### Your task:
Skipping all pictures, please restate word for word the lines from the one that contains "framed print: present" through the last line of the entries.

### Saved data entries:

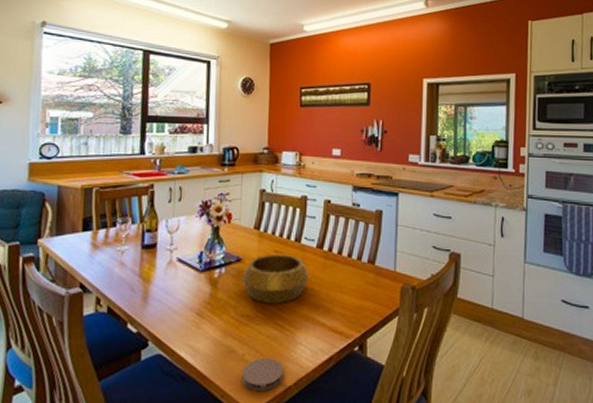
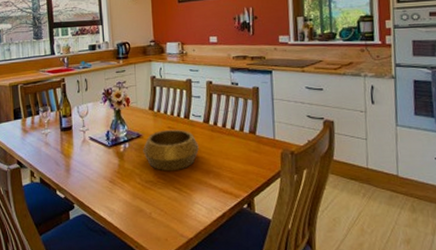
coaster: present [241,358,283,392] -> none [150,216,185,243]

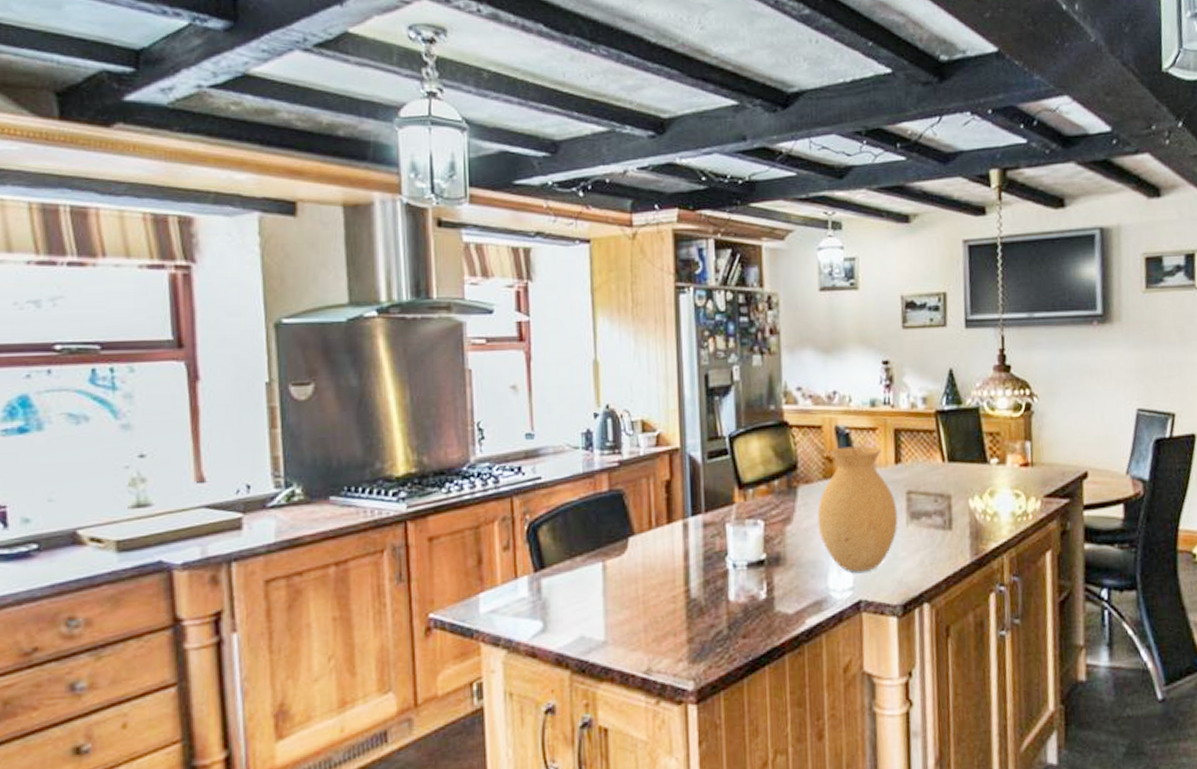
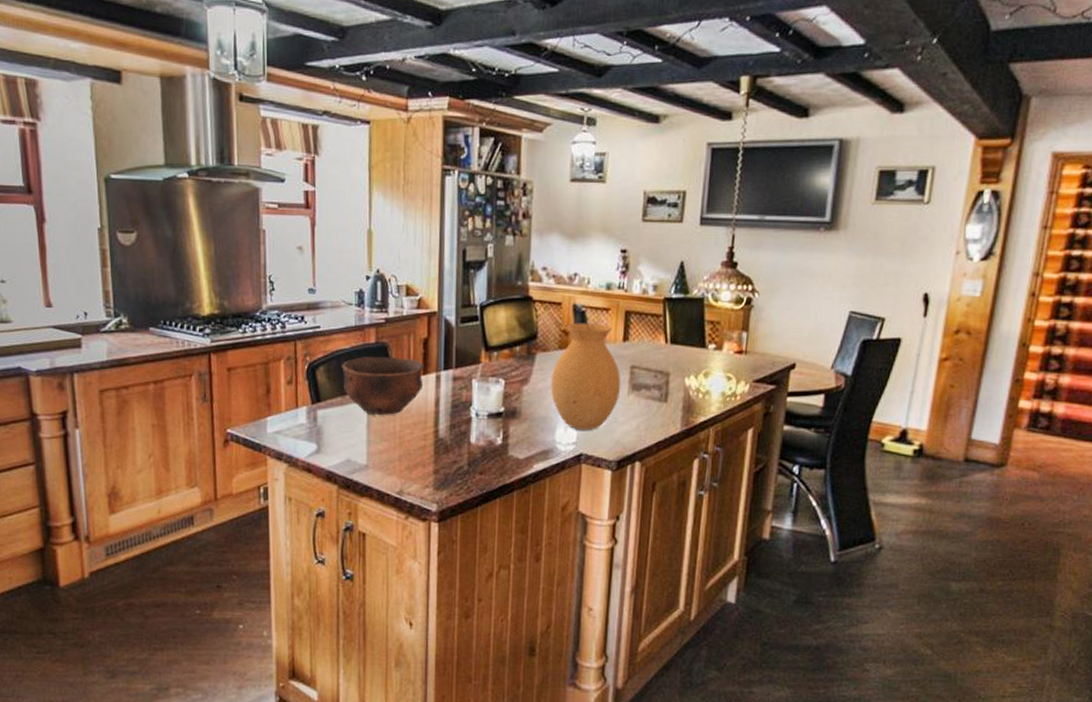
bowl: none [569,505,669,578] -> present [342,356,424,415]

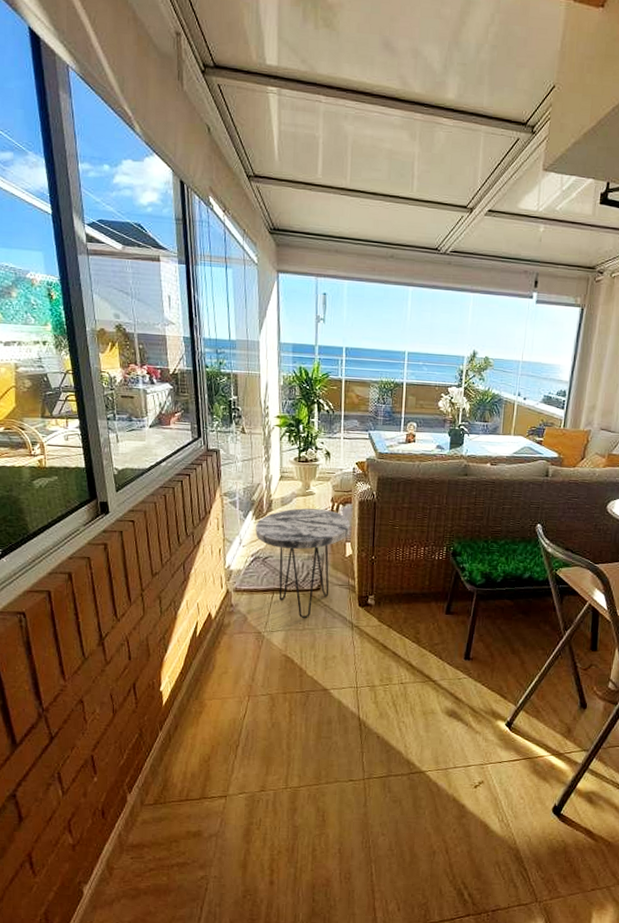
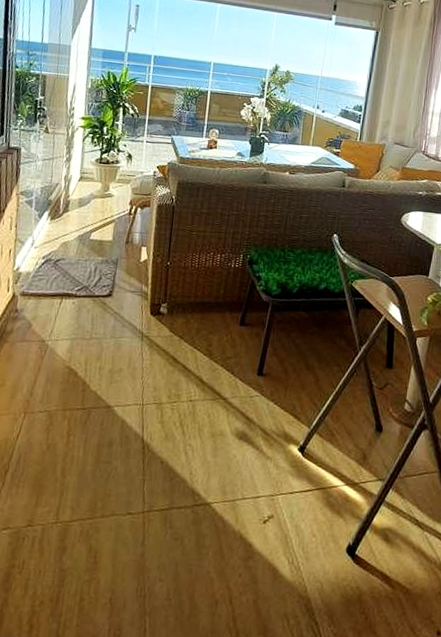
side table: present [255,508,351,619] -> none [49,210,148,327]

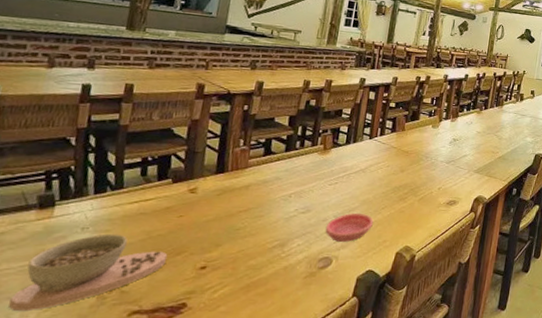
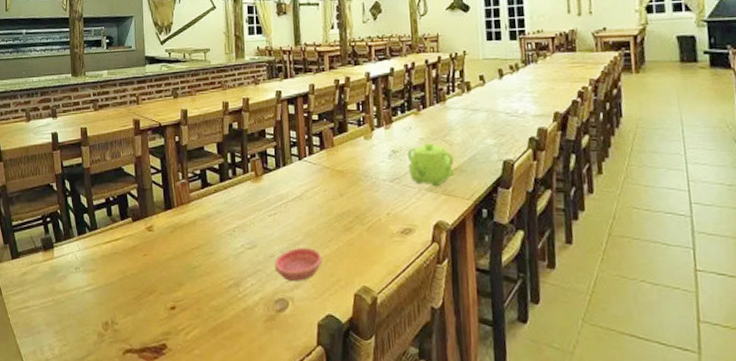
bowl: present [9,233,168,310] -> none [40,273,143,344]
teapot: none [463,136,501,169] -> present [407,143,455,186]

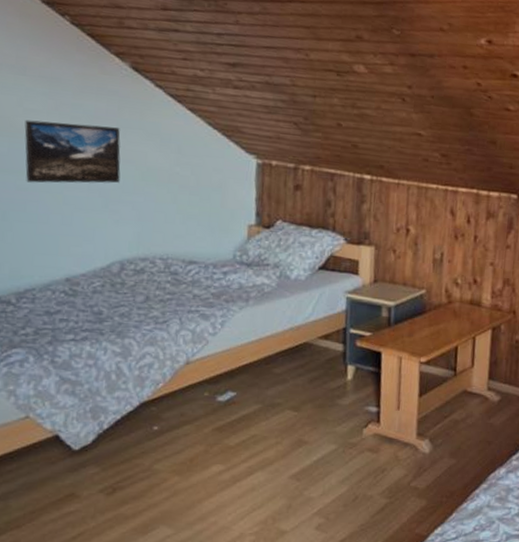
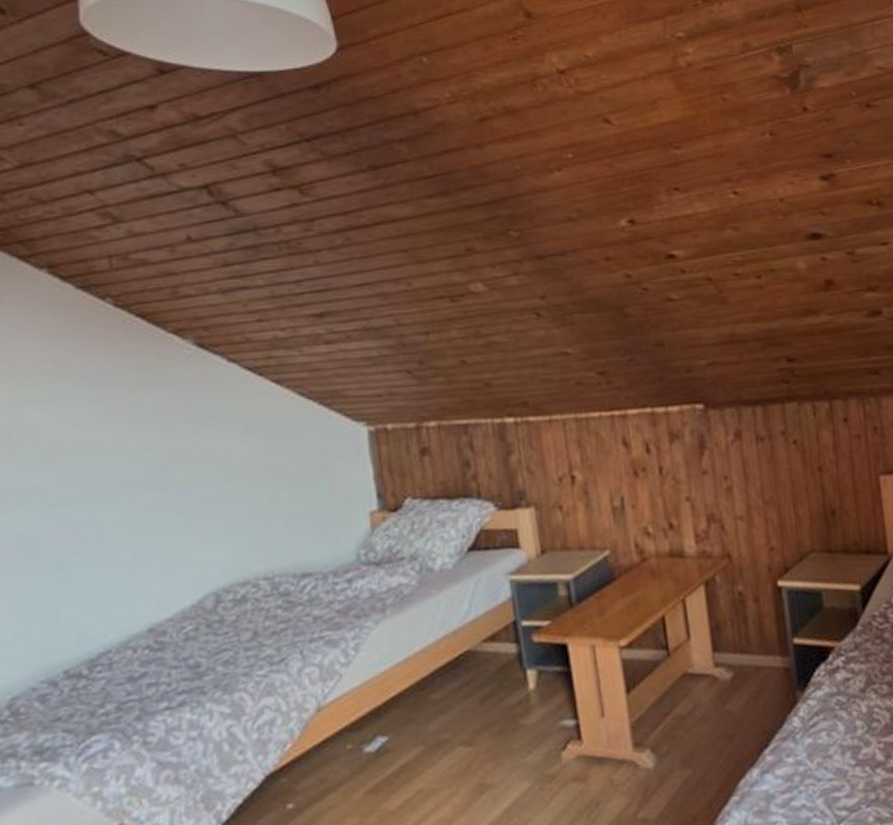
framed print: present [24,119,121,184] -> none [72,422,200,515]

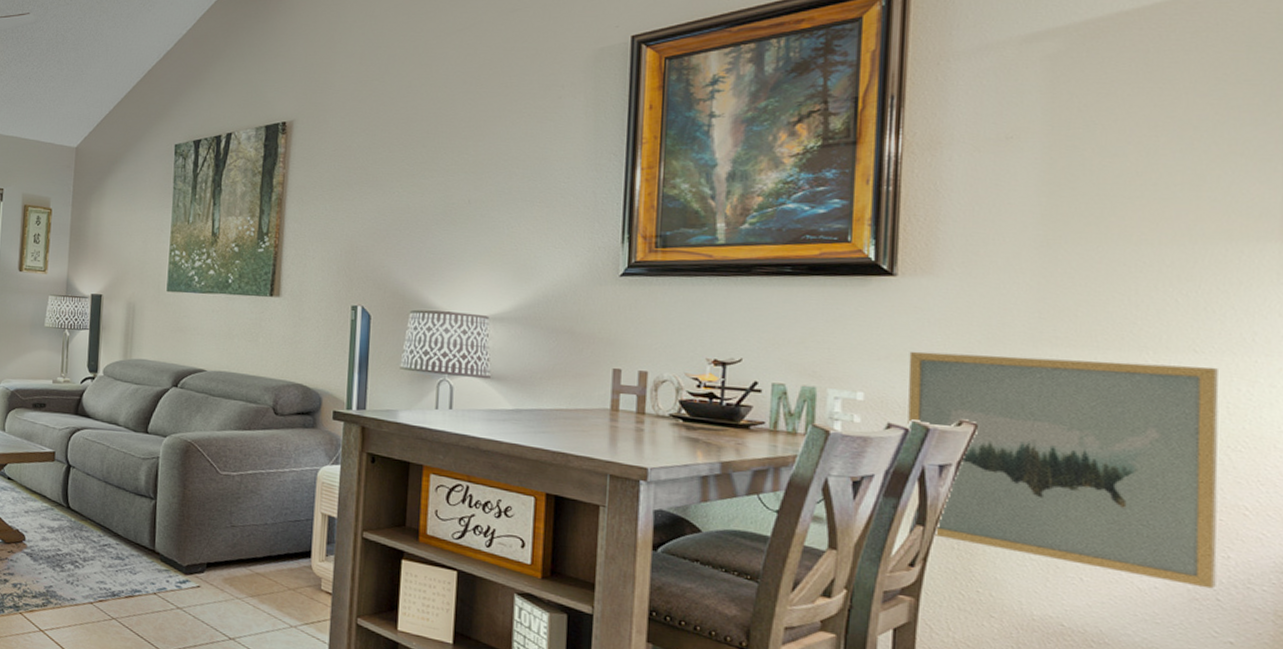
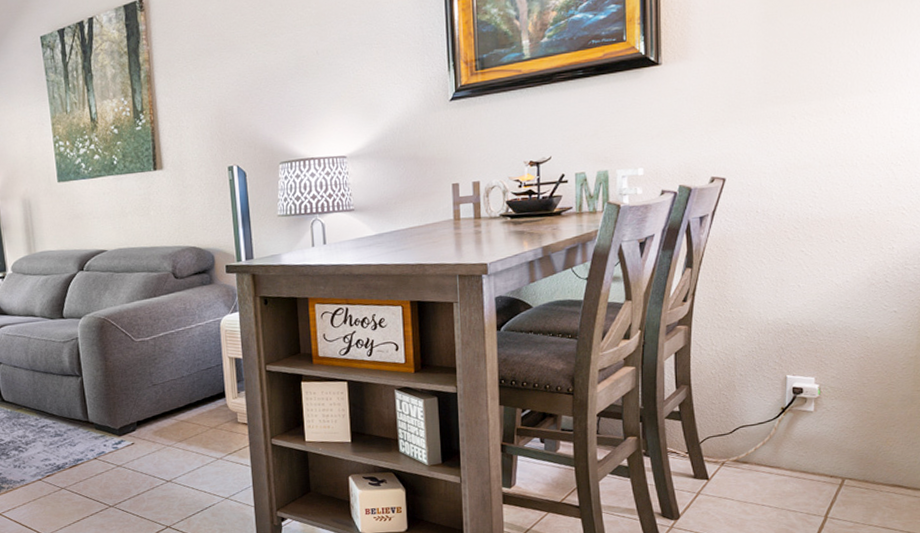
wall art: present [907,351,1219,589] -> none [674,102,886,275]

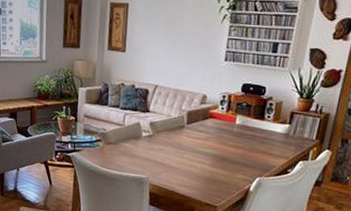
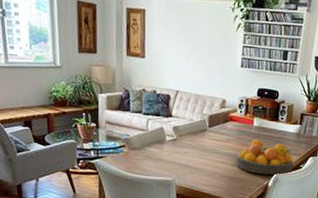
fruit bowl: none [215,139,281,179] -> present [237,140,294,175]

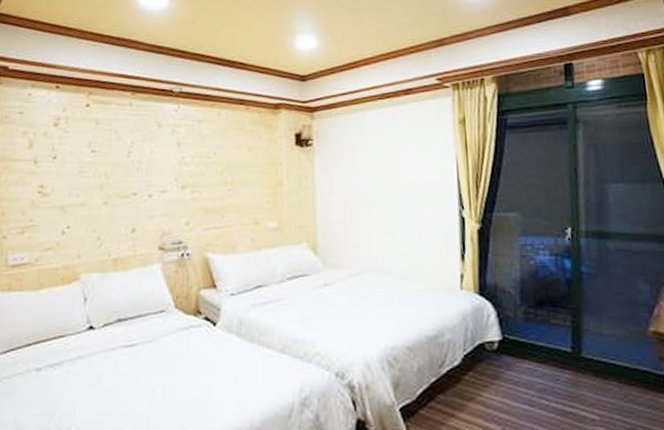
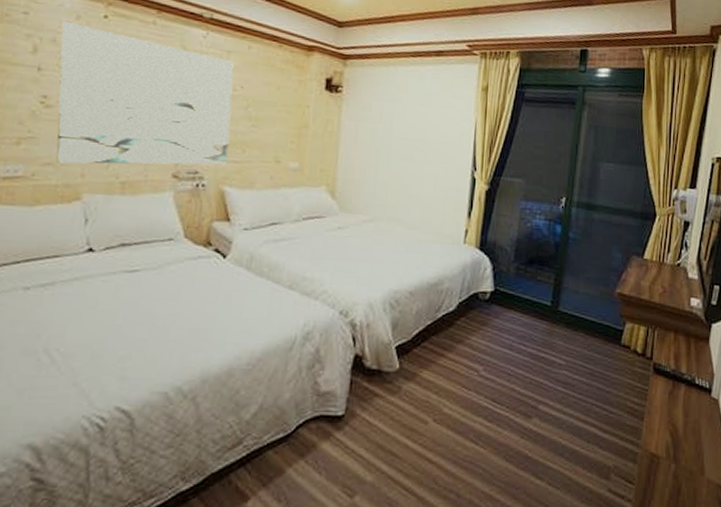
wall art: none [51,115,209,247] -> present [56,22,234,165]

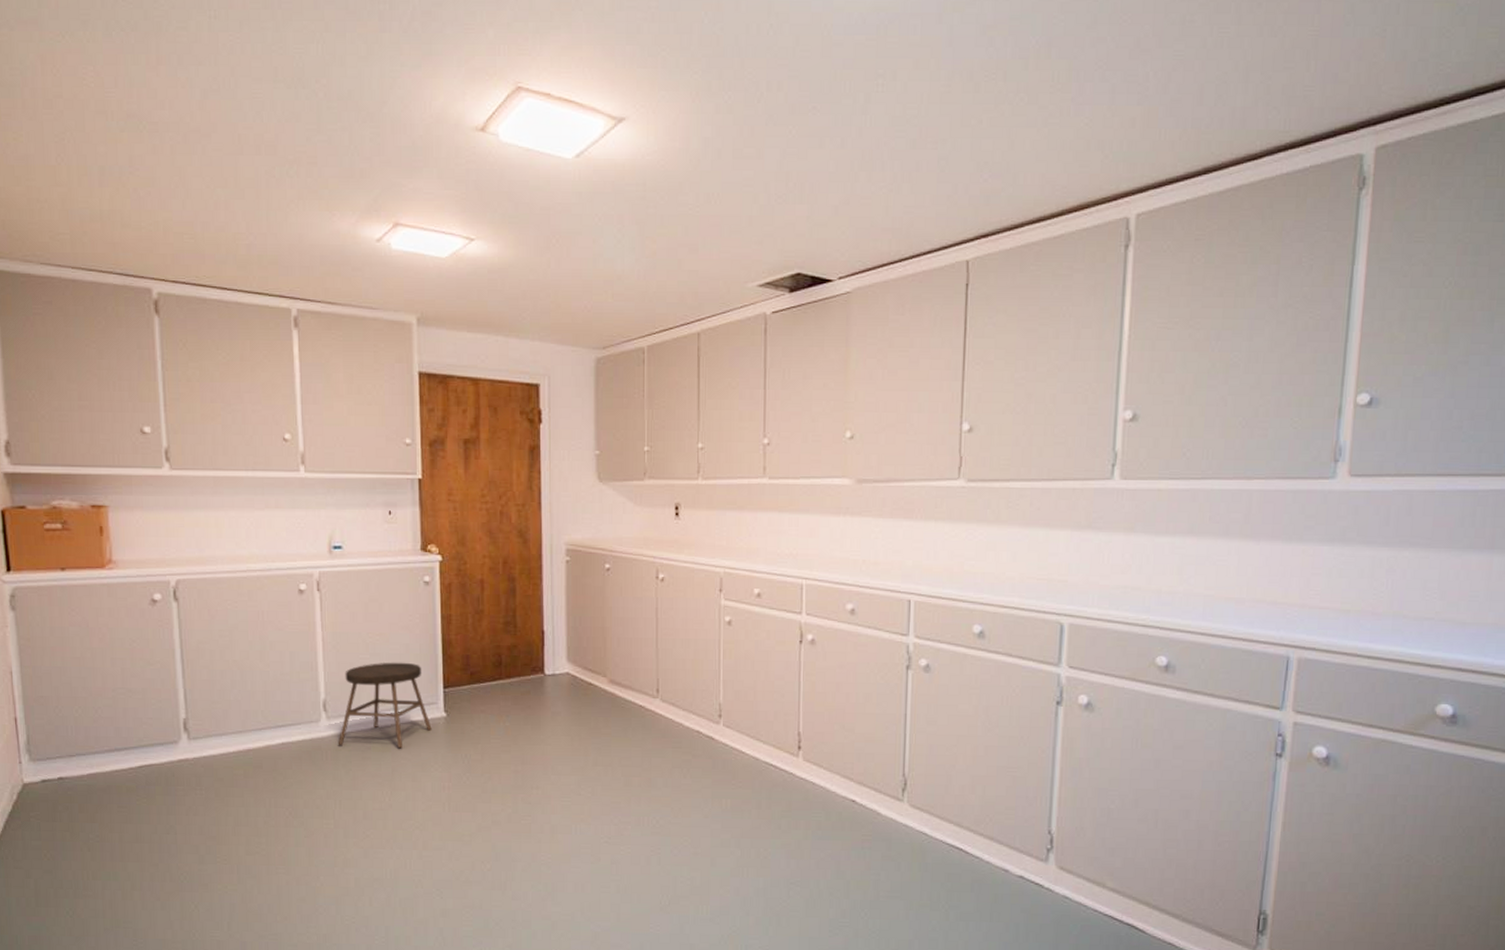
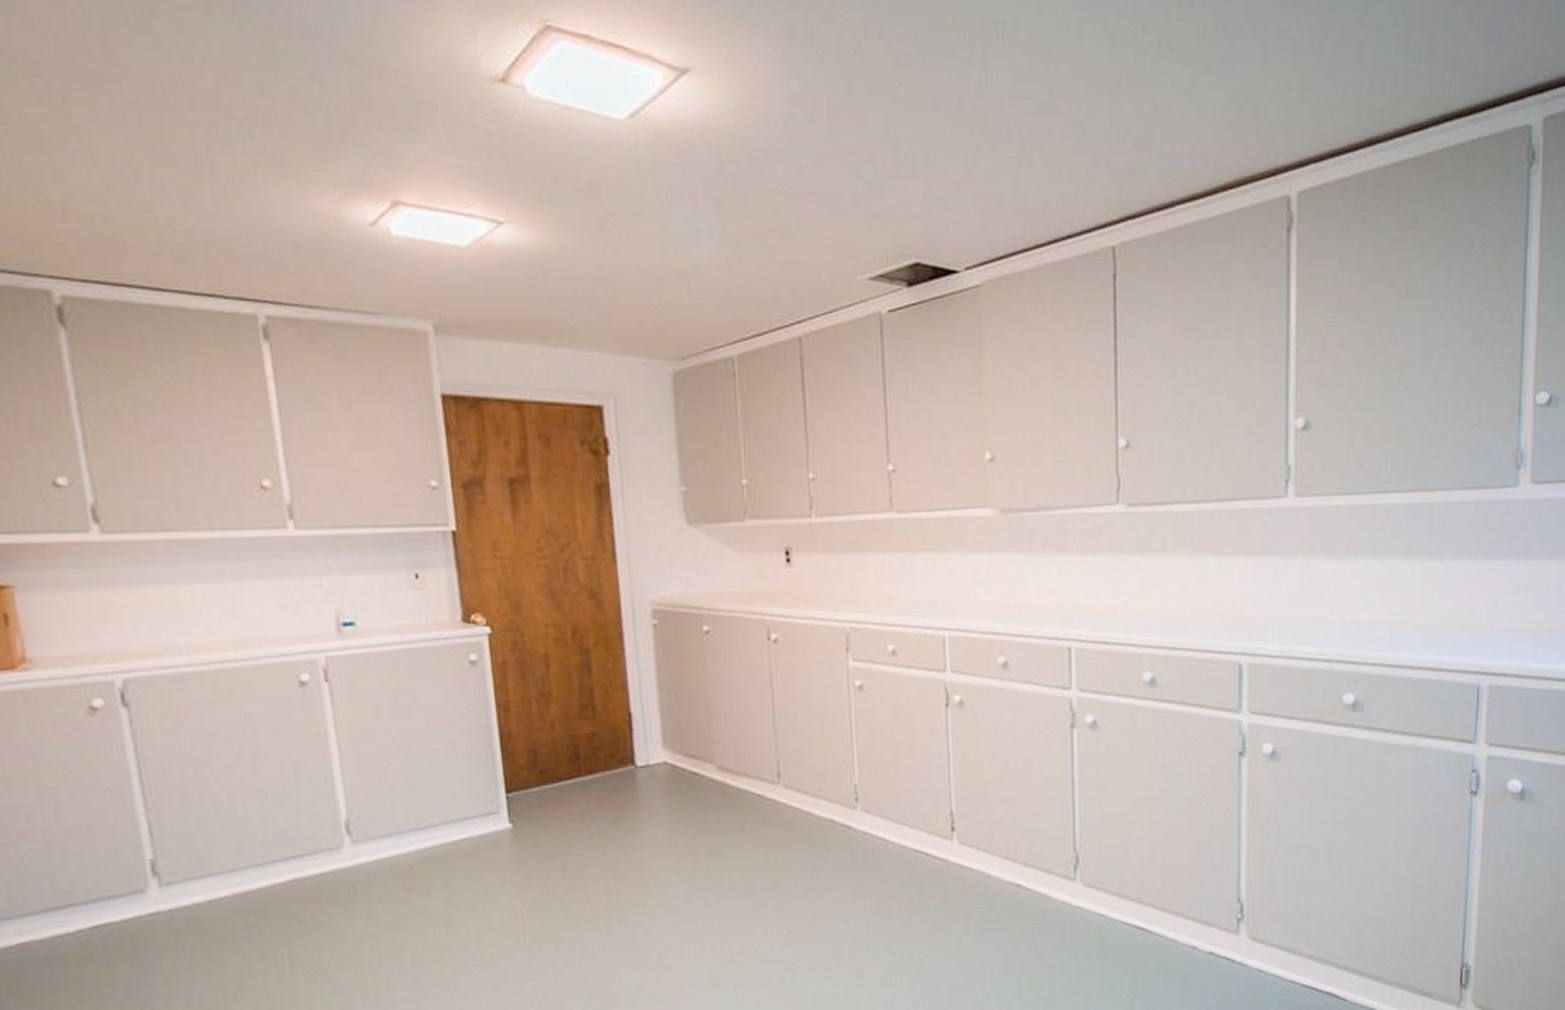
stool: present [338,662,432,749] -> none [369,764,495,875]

### Response to this exercise:
framed print: present [24,119,121,184] -> none [72,422,200,515]

wall art: present [907,351,1219,589] -> none [674,102,886,275]

fruit bowl: none [215,139,281,179] -> present [237,140,294,175]

wall art: none [51,115,209,247] -> present [56,22,234,165]

stool: present [338,662,432,749] -> none [369,764,495,875]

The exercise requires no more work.